Don't look now, but the Minnesota Golden Gophers are 6-1 and currently fourth in the admittedly weak Big Ten Conference. While this may not seem that big of a deal to the untrained eye, it is quite an achievement for a team that went 1-11 in 2007, easily the worst statistical season in the school's 124-year history of the football program.
For a team that generally finishes in the lower half of its conference and hasn't won its conference since 1967, had a Heisman Trophy candidate since Bruce Smith (no, not that one) in 1941, or had a player in the College Football Hall of Fame since 1962, this is quite an accomplishment.
Even though they haven't won anything yet.
At 6-1, coming off two consecutive conference wins over Indiana at home (their first conference win in nine tries dating back to 2006) and in Champaign, Illinois over the much-overrated Juice Williams and his Illinois team, the Gophers are already bowl eligible. How many other teams can say that?

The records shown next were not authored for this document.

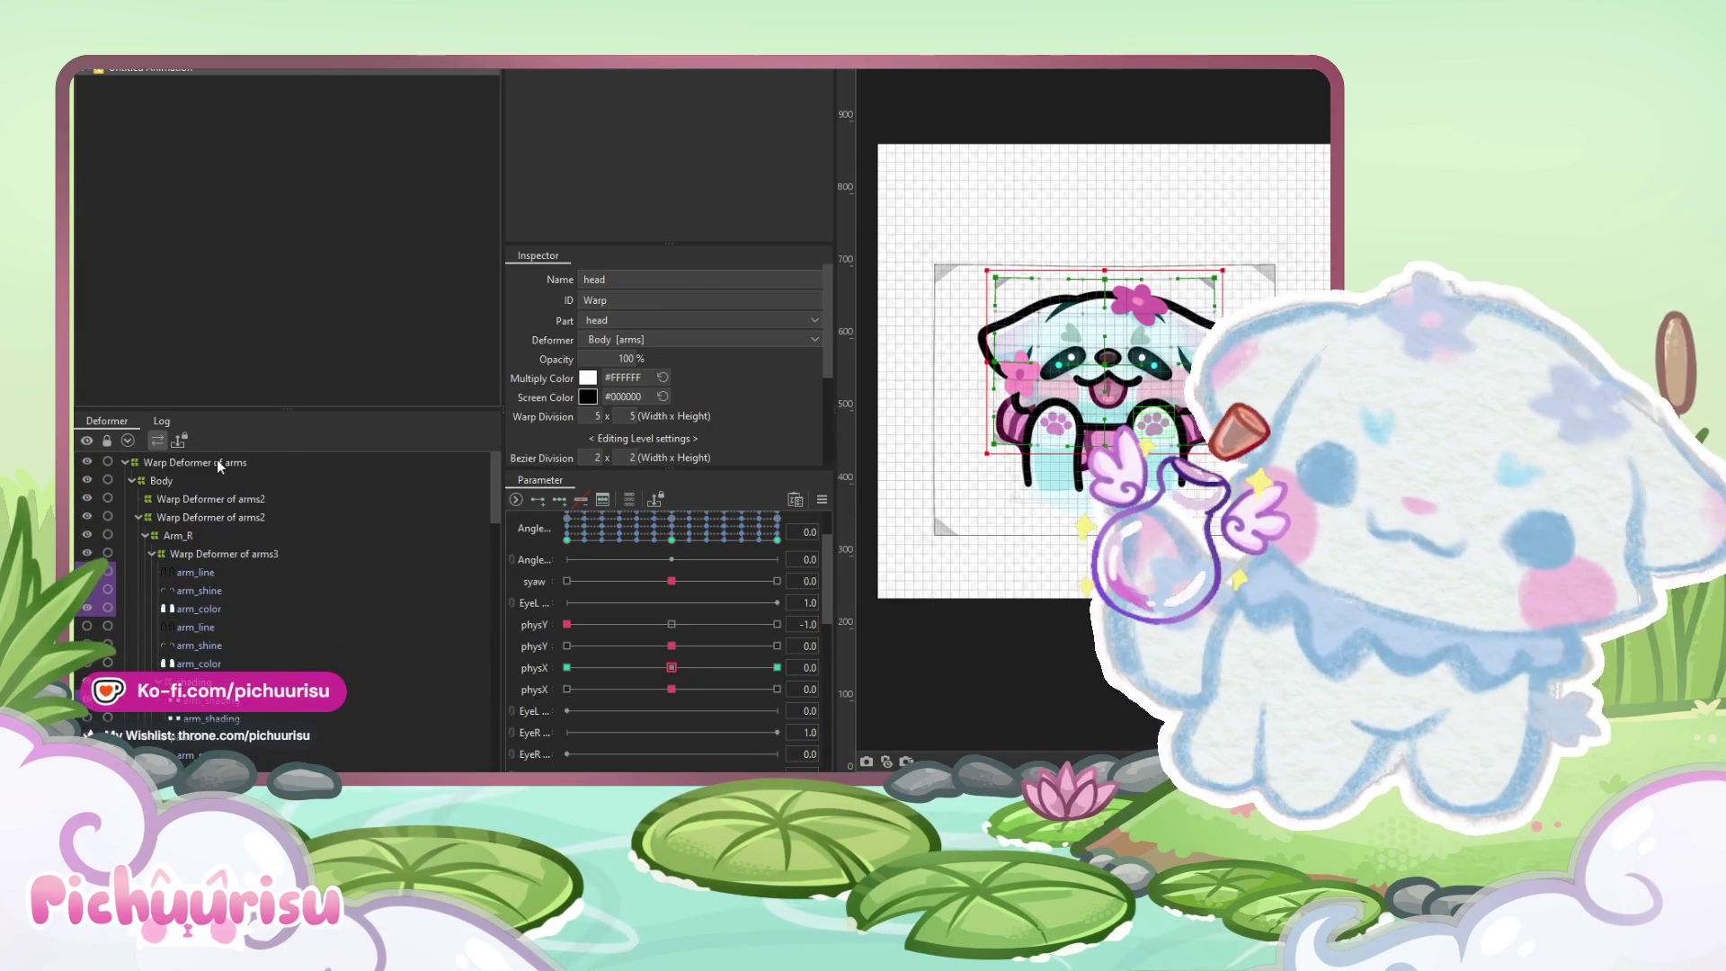
{"action": "left_click", "coordinate": [216, 462]}
{"action": "left_click", "coordinate": [208, 482]}
{"action": "left_click", "coordinate": [706, 622]}
{"action": "mouse_move", "coordinate": [672, 581]}
{"action": "left_mouse_down"}
{"action": "mouse_move", "coordinate": [807, 579]}
{"action": "mouse_move", "coordinate": [567, 581]}
{"action": "left_mouse_up"}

While they will likely need seven to be assured of a bowl, their favorable schedule appears to make that a formality—and a lot more. It's easy to point out that they haven't beat a ranked team yet and are unranked themselves, but that time is coming.
The Gophers got two gifts in skipping Penn State and Michigan State and Javon Ringer entirely, and their conference is most notably down this year.
Michigan, coming off their most recent embarrassing game against subpar competition in losing to Toledo in the once-famed "Big House" in Ann Arbor, is clearly on the decline. Ohio State still has games to play at Michigan State and Penn State that could decide their conference fate.
Ironically, it could come down to Northwestern vs. Minnesota on Nov. 8 to decide who will finish second in the division behind my pick, Penn State.
Why is second place so important? First, if last year is any indication, second place could be good enough for the fabled Rose Bowl, just as Illinois represented the Big Ten last year. Next, with one win last year, an improvement of 9-10 games is not out of the question.
Minnesota's last five games are:
Home vs. Northwestern
Home vs. Michigan
AT (On?) Wisconsin
Home vs. Iowa
It is not inconceivable in this down year for the conference to believe that Minnesota could finish 10-2 or 11-1. If that happens, Minnesota, which hasn't had a National Coach of the Year since 1960, would have a great candidate in second-year coach Tim Brewster and a virtual lock for Big Ten Coach of the Year.
To understand the Gophers' seemingly quick turnaround, it all starts, and ends, with Brewster, who arrived on the scene with no head coaching experience. He was hired Jan. 17, 2007 to little national media fanfare.
Known as a master recruiter and talent evaluator, Brewster was able to land a top 25 recruiting class in 2007 by focusing on keeping in-state talent, well, IN STATE.
While this may seem like a no-brainer to fans and programs like Southern Cal or Florida, Minnesota typically has had the displeasure of watching homegrown players like Wayzata, Minnesota native James Laurinaitis, whom blindly loyal alum Kirk Herbstreit can't get enough of, star in other places such as Ohio State.
Imagine if Laurinaitis had donned the Maroon and Gold. Mark May, we hardly knew ye. Minnesota also wouldn't have suffered through the aforementioned one-win campaign last year.
Brewster was able to pinpoint the quick turnaround to the fact that in 2009, for the first time in over 25 years, Minnesota will open TCF Bank Stadium, a brand new state of the art facility in downtown Minneapolis, which he was able to effectively use as a recruiting tool.
Minnesota's class is already paying dividends with the addition of St. Paul (MN) native and running back Shady Solomon, for example, and California native DeLeon Eskridge.
Mix in Cold Spring, Minnesota junior Eric Decker, the nation's leading receiver, and it's not hard to fathom the team finishing on an extremely high note, injuries and sense of overachieving notwithstanding. If there was ever a year, this could be it.
Pretty impressive for a school that has only gone to 12 bowl games in its entire history.
Get on the bandwagon while there is still room.